Segment Start: GIVEN DATA
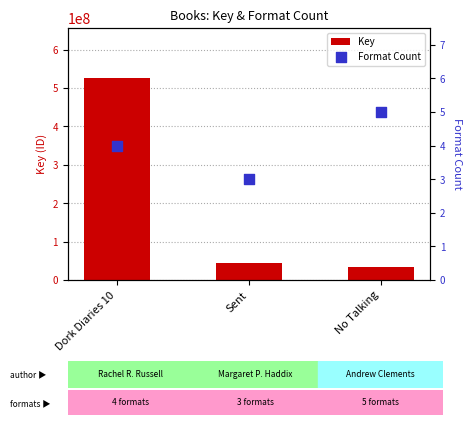

Which series has the largest Y range (max minus min)?

Key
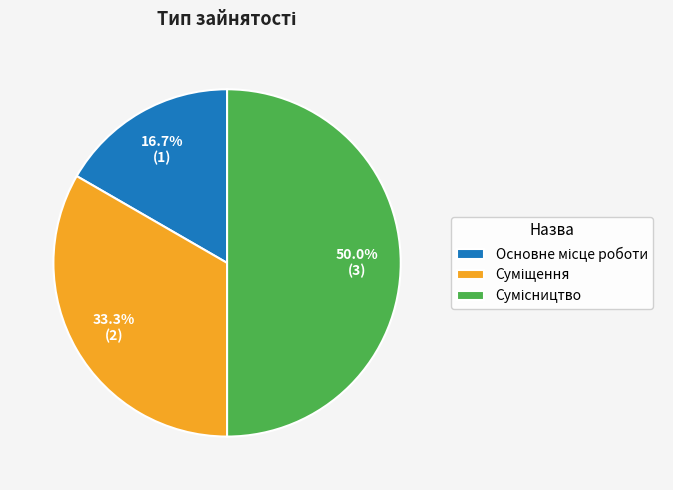

How many segments does this pie chart have?

3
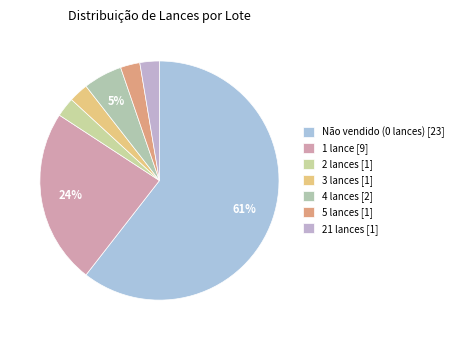

How many segments does this pie chart have?

7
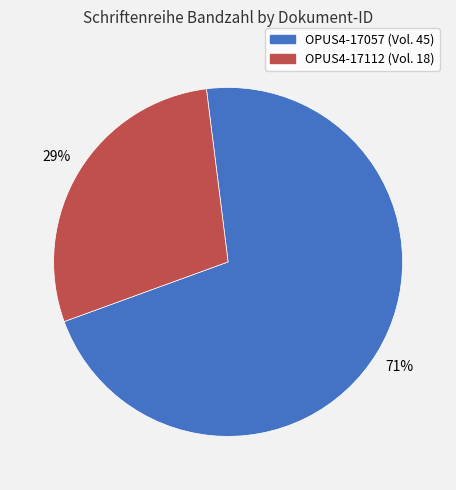

The OPUS4-17057 slice represents 86% of the pie. True or false?

False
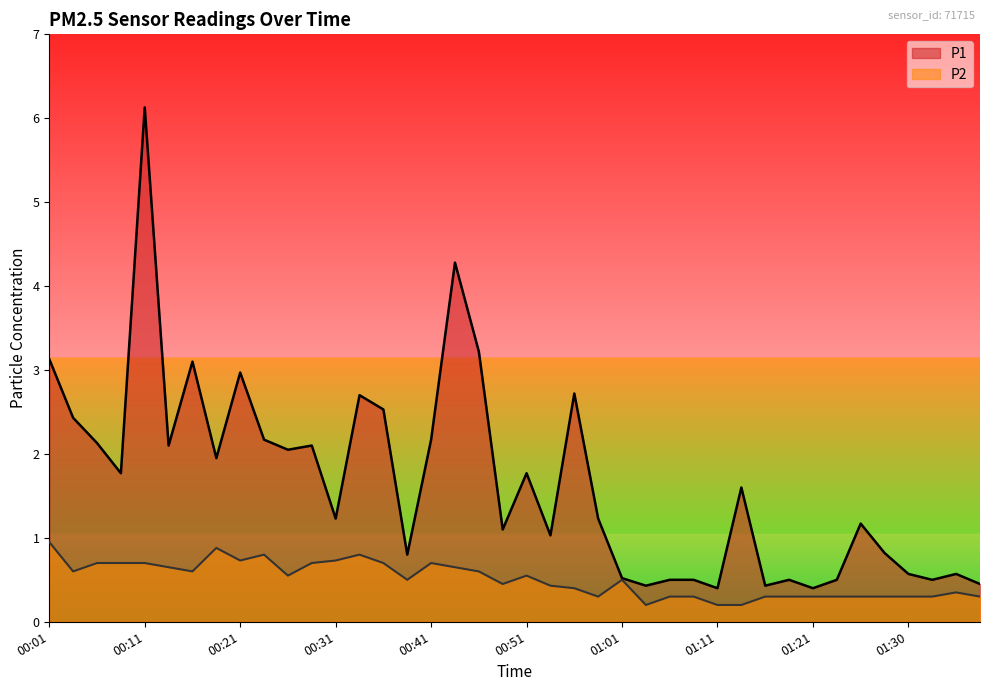

The value of P2 at 00:13 is 1.0. True or false?

False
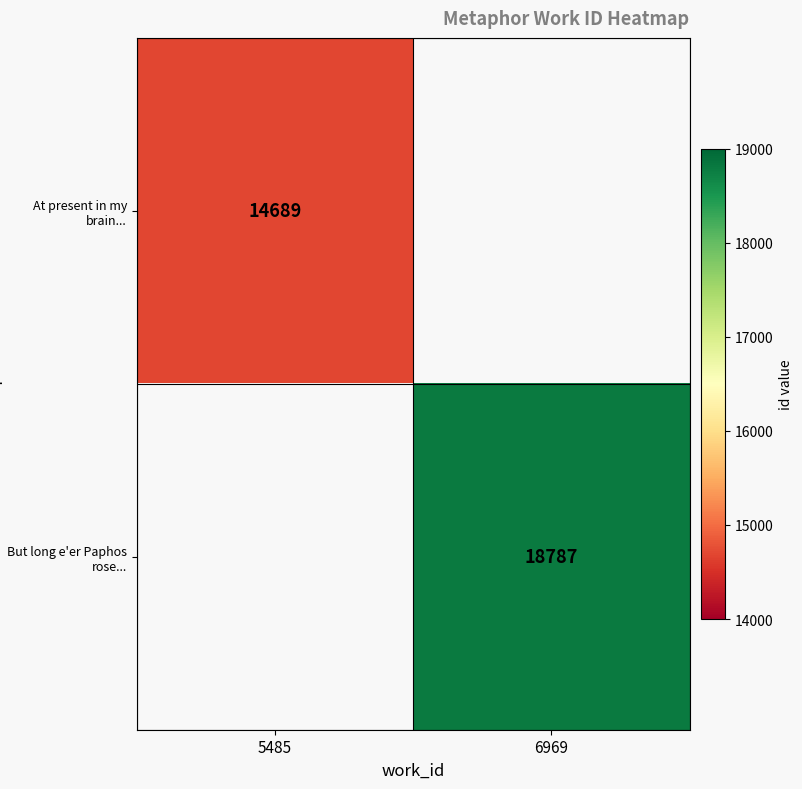

Is it true that At present in my brain... equals 14689 at 5485?

True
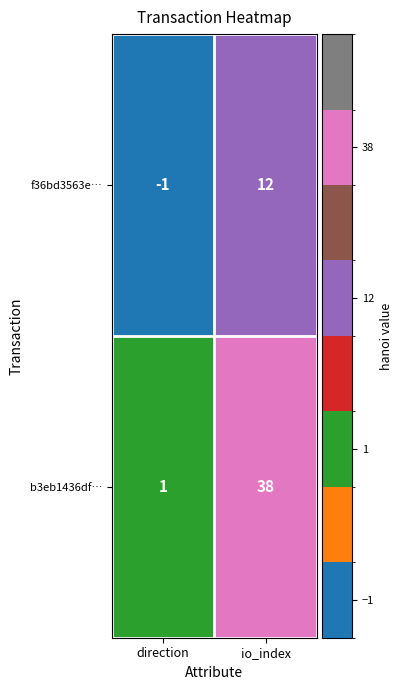

Reading right to left, what are all the values shown in this chart?

f36bd3563e…: 12	-1
b3eb1436df…: 38	1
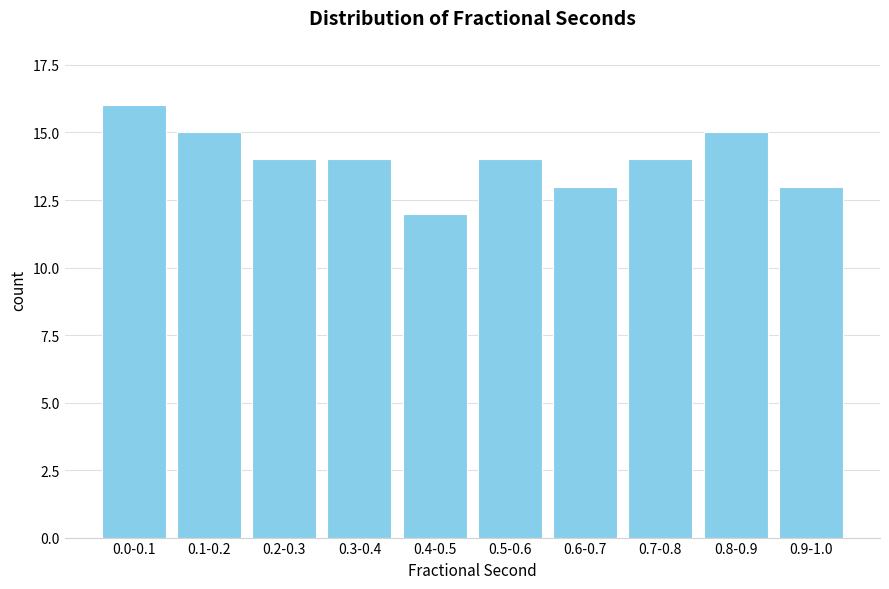

Reading right to left, what are all the values shown in this chart?

13	15	14	13	14	12	14	14	15	16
Segment End: GIVEN DATA
Format every line of the records above as a numbered list, skipping blank lines and leaving out the pictures.

* **TASK OUTPUT**:
1. Which series has the largest Y range (max minus min)?
2. Key
3. How many segments does this pie chart have?
4. 3
5. How many segments does this pie chart have?
6. 7
7. The OPUS4-17057 slice represents 86% of the pie. True or false?
8. False
9. The value of P2 at 00:13 is 1.0. True or false?
10. False
11. Is it true that At present in my brain... equals 14689 at 5485?
12. True
13. Reading right to left, what are all the values shown in this chart?
14. f36bd3563e…: 12	-1
15. b3eb1436df…: 38	1
16. Reading right to left, what are all the values shown in this chart?
17. 13	15	14	13	14	12	14	14	15	16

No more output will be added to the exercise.